II. ÚS 1009/08 - decided on 8 January 2009
See http://www.concourt.cz/file/2341
HEADNOTES
The constitutional complaint thus represents a specific procedural means, the purpose of which is to ensure the respect of, alternatively afford protection to, the fundamental rights and freedoms guaranteed by the constitutional order. The complaint does not qualify as an ordinary or extraordinary remedial procedure relating to the subject of the specific proceeding before ordinary courts. The differentiation of the functions of ordinary and administrative courts, on the one hand, and the Constitutional Court on the other, is entirely within the competence of the national legislature. According to the provisions of the Treaties on the European Community and on the European Union relating to the division of competences, as well as the ECJ jurisprudence, it is in principle a matter for the Member States to lay down detailed procedural rules (cf. ECJ judgment of 13 March 2007, C-432/05, headnote, marginal number 39-42).

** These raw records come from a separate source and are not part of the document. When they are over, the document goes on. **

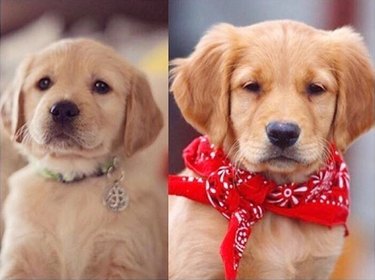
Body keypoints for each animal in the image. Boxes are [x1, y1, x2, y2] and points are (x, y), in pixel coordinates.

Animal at [0, 38, 166, 278]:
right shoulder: (21, 253)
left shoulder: (125, 255)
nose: (62, 109)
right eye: (44, 83)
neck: (72, 180)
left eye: (101, 86)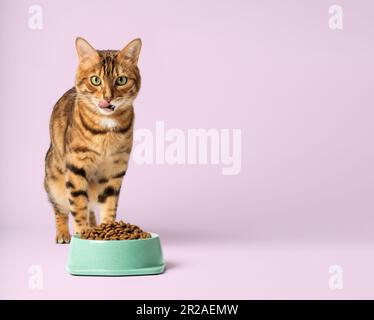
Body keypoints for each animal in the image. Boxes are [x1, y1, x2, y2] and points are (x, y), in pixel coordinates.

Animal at [43, 37, 142, 242]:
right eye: (95, 80)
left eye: (121, 80)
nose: (108, 98)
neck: (106, 131)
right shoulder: (76, 166)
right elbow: (78, 205)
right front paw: (83, 233)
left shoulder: (115, 170)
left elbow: (109, 205)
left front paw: (107, 228)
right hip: (53, 182)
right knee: (61, 209)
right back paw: (63, 233)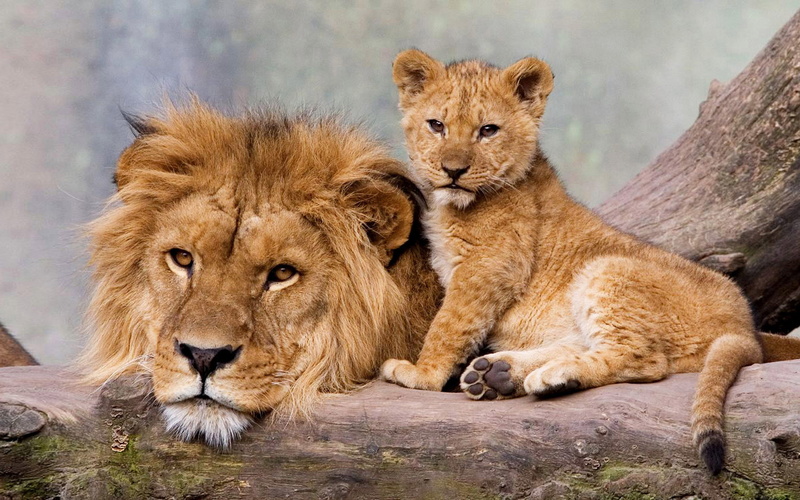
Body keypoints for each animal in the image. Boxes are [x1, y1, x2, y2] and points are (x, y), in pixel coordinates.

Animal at [379, 49, 800, 474]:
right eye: (436, 125)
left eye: (488, 130)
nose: (453, 171)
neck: (456, 205)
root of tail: (743, 326)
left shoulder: (489, 268)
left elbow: (448, 325)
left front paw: (422, 374)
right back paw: (500, 374)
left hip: (605, 269)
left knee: (643, 359)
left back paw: (550, 378)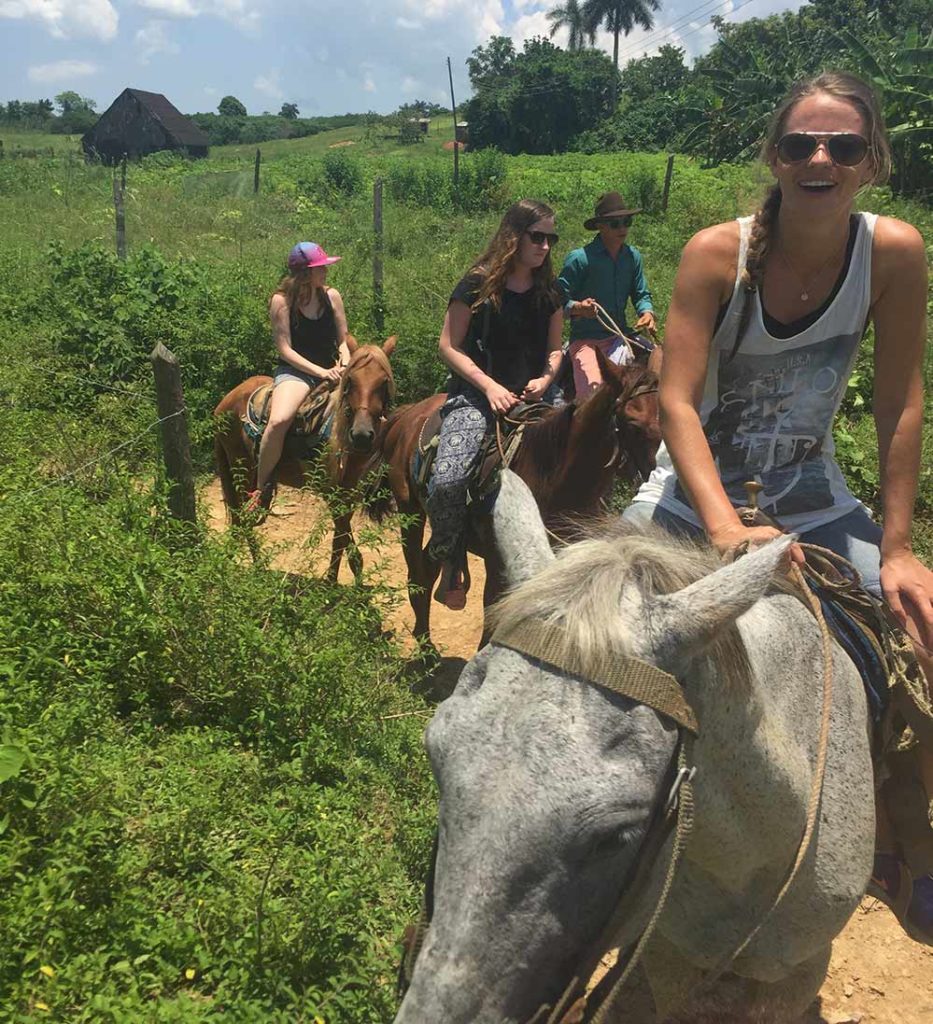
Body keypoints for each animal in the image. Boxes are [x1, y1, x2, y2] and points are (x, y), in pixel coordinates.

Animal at [213, 333, 395, 577]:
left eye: (384, 382)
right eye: (350, 381)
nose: (362, 435)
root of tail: (225, 402)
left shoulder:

Although the referral of a preliminary question is a Community law matter, the failure, in conflict with Community law, to make a reference may, in certain circumstances, also entrain a violation of the constitutionally-guaranteed right to one’s statutory judge. After all, one must bear in mind the fact that the prerequisite for the entitlement to submit a constitutional complaint is the exhaustion of all procedures afforded him by law for the protection of rights. A violation of the right to one’s statutory judge comes about in the case where a Czech court (the decision of which may no longer be contested through further remedial procedures afforded by sub-constitutional law) applies Community law but fails, in an arbitrary manner, that is, in conflict with the principle of the law-based state (Art. 1 para. 1 of the Constitution of the Czech Republic), to refer a preliminary question to the ECJ.
The Constitutional Court asserts that it deems as arbitrary action such conduct by a court of last instance applying a norm of Community law where that court has entirely omitted to deal with the issue whether it should refer a preliminary question to the ECJ and has not duly substantiated its failure to refer, including the assessment of the exceptions which the ECJ has elaborated in its jurisprudence. In other words, it is a case where the court entirely fails to take into consideration the existence of the peremptory rule, which is binding on it, contained in Article 234 of the Treaty establishing the European Community.
On 8 January 2009, a panel of the Constitutional Court, composed of its Chairwoman, Dagmar Lastovecká, and Justices František Duchoň and Eliška Wagnerová (Justice Rapporteur), in the matter of the constitutional complaint of the commercial company, Pfizer, spol. s r. o., whose headquarters is at Stroupežnický 17, 150 00 Prague 5, represented by JUDr. Jan Matějka, an attorney of the law offices of Čermák, Hořejší, Matějka a spol., with its headquarters at Národní 32, 110 00, Prague 1, against the 6 October 2005 decision of the Ministry of Health of the Czech Republic, No. FAR - 165/1656, 32397/2005, the 28 March 2007 judgment of the Prague Municipal Court, No. 12 Ca 144/2005-137, and the 23 January 2008 judgment of the Supreme Administrative Court, No. 3 Ads 71/2007-183, decided as follows:
I. By proceeding in a manner violative of Art. 2 para. 3 of the Constitution of the Czech Republic in conjunction with Art. 4 para. 4 of the Charter of Fundamental Rights and Freedoms, the 23 January 2008 judgment of the Supreme Administrative Court, No. 3 Ads 71/2007-183, resulted in the violation of the complainant’s fundamental right guaranteed by Art. 38 para. 1 of the Charter of Fundamental Rights and Freedoms.
II. Accordingly, that decision is quashed.
III. In other respects, the constitutional complaint is rejected on preliminary grounds.